Ἔλαβον γυναῖκες ἐξ ἀναστάσεως τοὺς νεκροὺς αὐτῶν· ἄλλοι δὲ ἐτυμπανίσθησαν, οὐ προσδεξάμενοι τὴν ἀπολύτρωσιν, ἵνα κρείττονος ἀναστάσεως τύχωσιν·
36 En anderen hebben bespottingen en geselen geproefd, en ook banden en gevangenis;
ἕτεροι δὲ ἐμπαιγμῶν καὶ μαστίγων πεῖραν ἔλαβον, ἔτι δὲ δεσμῶν καὶ φυλακῆς·
37 Zijn gestenigd geworden, in stukken gezaagd, verzocht, door het zwaard ter dood gebracht; hebben gewandeld in schaapsvellen en in geitenvellen; verlaten, verdrukt, kwalijk gehandeld zijnde;
ἐλιθάσθησαν, ἐπρίσθησαν, ἐπειράσθησαν, ἐν φόνῳ μαχαίρας ἀπέθανον· περιῆλθον ἐν μηλωταῖς, ἐν αἰγείοις δέρμασιν, ὑστερούμενοι, θλιβόμενοι, κακουχούμενοι—
38 (Welker de wereld niet waardig was) hebben in woestijnen gedoold, en op bergen, en in spelonken, en in holen der aarde.
ὧν οὐκ ἦν ἄξιος ὁ κόσμος—ἐν ἐρημίαις πλανώμενοι καὶ ὄρεσι καὶ σπηλαίοις καὶ ταῖς ὀπαῖς τῆς γῆς.
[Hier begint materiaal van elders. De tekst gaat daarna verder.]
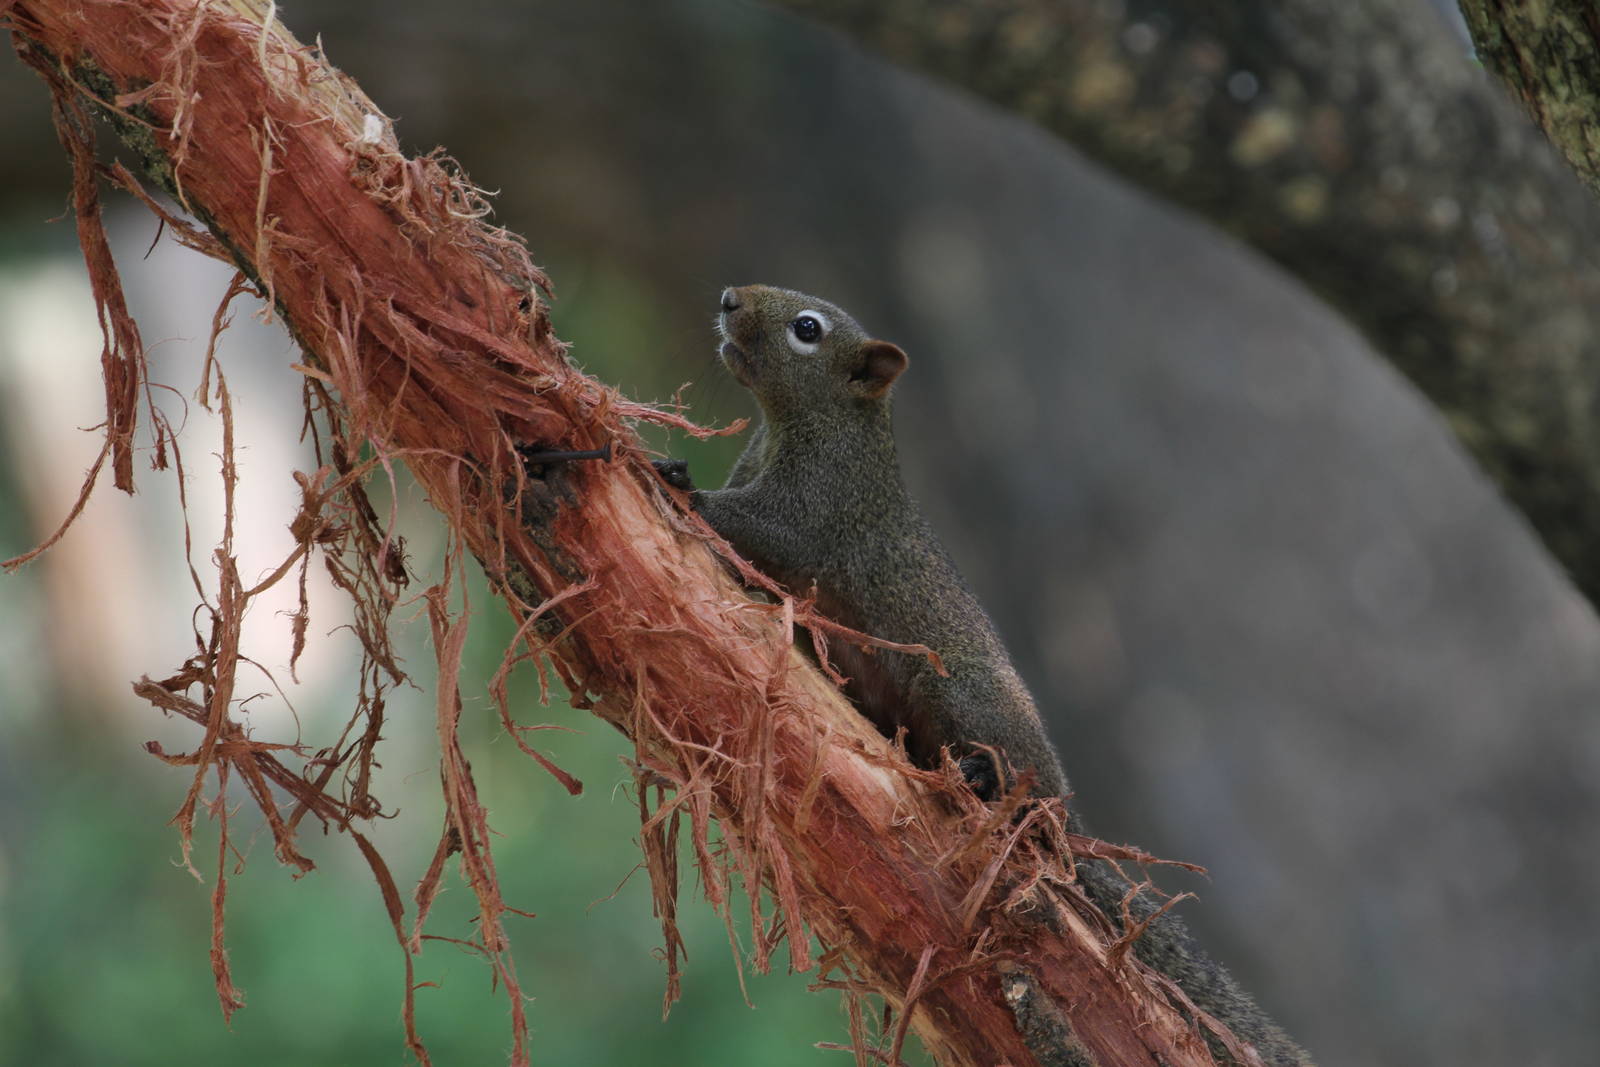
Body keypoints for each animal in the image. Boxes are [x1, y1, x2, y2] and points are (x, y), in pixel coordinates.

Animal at [656, 285, 1311, 1067]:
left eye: (807, 330)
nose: (730, 298)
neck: (808, 427)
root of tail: (1064, 805)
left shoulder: (816, 511)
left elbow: (757, 527)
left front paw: (672, 476)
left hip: (965, 697)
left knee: (1019, 799)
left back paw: (983, 778)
39 En deze allen, hebbende door het geloof getuigenis gehad, hebben de belofte niet verkregen;
Καὶ οὗτοι πάντες, μαρτυρηθέντες διὰ τῆς πίστεως, οὐκ ἐκομίσαντο τὴν ἐπαγγελίαν,
40 Alzo God wat beters over ons voorzien had, opdat zij zonder ons niet zouden volmaakt worden.
τοῦ Θεοῦ περὶ ἡμῶν κρεῖττόν τι προβλεψαμένου, ἵνα μὴ χωρὶς ἡμῶν τελειωθῶσι.